● Extrait proposé:

* * *

Tu reconnaîtras, ami lecteur, que cet entretien avait au moins le mérite de m'apporter tous les éléments nécessaires à un changement radical d'attitude, de comportement.
J'ai donc passé un certain temps à réfléchir à la meilleure façon de prouver au patron que je l'avais écouté, entendu et compris. Car tu me connais, loin de moi l'idée de mettre une mauvaise
ambiance où que ce soit, fût-ce au coeur d'une institution qui met un point d'honneur à dissimuler malversations et délits sous la moquette (élimée, la moquette, soit dit en passant).
Lundi matin, j'avais donc arrêté ma nouvelle stratégie comportementale.
Je suis arrivée au boulot avec, plaqué sur le visage, le sourire du Joker
en personne (ce qui peut, à long terme, causer quelques menues crampes maxillo-faciales, mais c'était pour la bonne cause).
Une fois à l'étage des bureaux, j'ai consciencieusement frappé à toutes les portes. Invitée à entrer, j'ai sauté à pieds joints dans chaque bureau en m'écriant joyeusement:
- Bonjour, bonjour, c'est lundi, regardez ce soleil, c'est tout simplement diiiivin, voilà une journée maaaaagnifique qui s'annonce, un temps idéal pour aller tirer un coup sur
les pelouses du Bois de Boulogne, n'est-il pas?
Et une fois arrivée devant le bureau du patron, j'ai chantonné, sur l'air du Big Bisou de Carlos:
- Salut patron, comment ça va bien? J'espère que vous êtes en pleine forme, je vous souhaite une matinée digne de celle d'un guerrier Viking au Walhalla, que l'hydromel coule à flots et que la
joie soit dans les coeurs, désirez-vous que je vous prépare un petit café bien serré, ou préférez-vous une petite pipe pour bien commencer la journée?

* * *

● Matériel fourni:
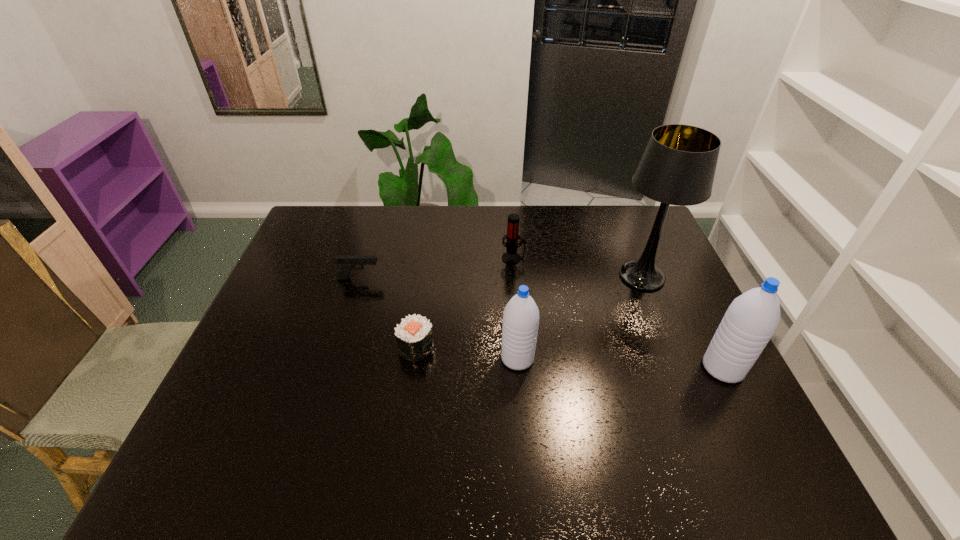
Where is `vacant space in between the fifth object from right to left and the third tallest object`? The width and height of the screenshot is (960, 540). vacant space in between the fifth object from right to left and the third tallest object is located at coordinates (467, 353).

This screenshot has width=960, height=540. What are the coordinates of `free spot between the sushi and the shorter water bottle` in the screenshot? It's located at (467, 353).

Locate an element on the screen. Image resolution: width=960 pixels, height=540 pixels. object identified as the closest to the fourth tallest object is located at coordinates (678, 166).

You are a GUI agent. You are given a task and a screenshot of the screen. Output one action in this format:
    pyautogui.click(x=<x>, y=<y>)
    Task: Click on the object that stands as the closest to the sushi
    This screenshot has height=540, width=960.
    Given the screenshot: What is the action you would take?
    pyautogui.click(x=520, y=325)

Image resolution: width=960 pixels, height=540 pixels. In order to click on vacant area in the image that satisfies the following two spatial constraints: 1. on the front-facing side of the second object from left to right; 2. on the left side of the leftmost object in this screenshot , I will do `click(338, 348)`.

This screenshot has height=540, width=960. In order to click on free space in the image that satisfies the following two spatial constraints: 1. on the front-facing side of the leftmost object; 2. on the right side of the left water bottle in this screenshot , I will do `click(335, 359)`.

Find the location of a particular element. The width and height of the screenshot is (960, 540). vacant space that satisfies the following two spatial constraints: 1. on the front side of the left water bottle; 2. on the left side of the second object from left to right is located at coordinates (415, 359).

This screenshot has width=960, height=540. I want to click on free point that satisfies the following two spatial constraints: 1. on the back side of the fourth shortest object; 2. on the right side of the microphone, so click(x=510, y=258).

Find the location of a particular element. Image resolution: width=960 pixels, height=540 pixels. vacant region that satisfies the following two spatial constraints: 1. on the back side of the second tallest object; 2. on the front-facing side of the leftmost object is located at coordinates (678, 278).

Identify the location of blank space that satisfies the following two spatial constraints: 1. on the front-facing side of the leftmost object; 2. on the right side of the right water bottle. Image resolution: width=960 pixels, height=540 pixels. (332, 368).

* * *

● Activités:
A: Recopiez mot pour mot le passage du récit qui commence par "Lundi matin, j'avais" et se poursuit jusqu'à "la bonne cause).".
B: Dans le récit, sur quel air sont chantonnés les vœux adressés au patron ?
C: Prolongez le récit du lundi matin au bureau à partir de sa dernière phrase.
Le matériel fourni n'a aucun rapport avec le récit.

● Corrigé des exercices:
A:
Lundi matin, j'avais donc arrêté ma nouvelle stratégie comportementale.
Je suis arrivée au boulot avec, plaqué sur le visage, le sourire du Joker
en personne (ce qui peut, à long terme, causer quelques menues crampes maxillo-faciales, mais c'était pour la bonne cause).

B: Sur l'air du Big Bisou de Carlos.

C:
Ici se place l'affaire du sauvetage, cher lecteur.
Car, comme je te le disais au début de ce pitoyable billet, George Bernard Shaw a effectivement écrit que "la satisfaction, c'est la mort."
Et puisque mon patron, immédiatement après mon salut matinal, s'est levé de sa chaise en hurlant à la mort comme un veau fraîchement castré, tout en m'intimant l'ordre de filer dans le bureau du
Directeur afin de m'expliquer sur mon attitude, mon comportement, je ne peux en tirer que cette seule et unique conclusion:
Il n'était pas satisfait.
En conséquence, je peux fièrement affirmer aujourd'hui, indubitablement, que je lui ai sauvé la vie.
CQFD.
Logique imparable.
Tu vas voir que malgré tout, ça va encore me retomber sur le coin de la gueule, cette histoire.
Tsssss.
Faites le bien autour de vous, tiens.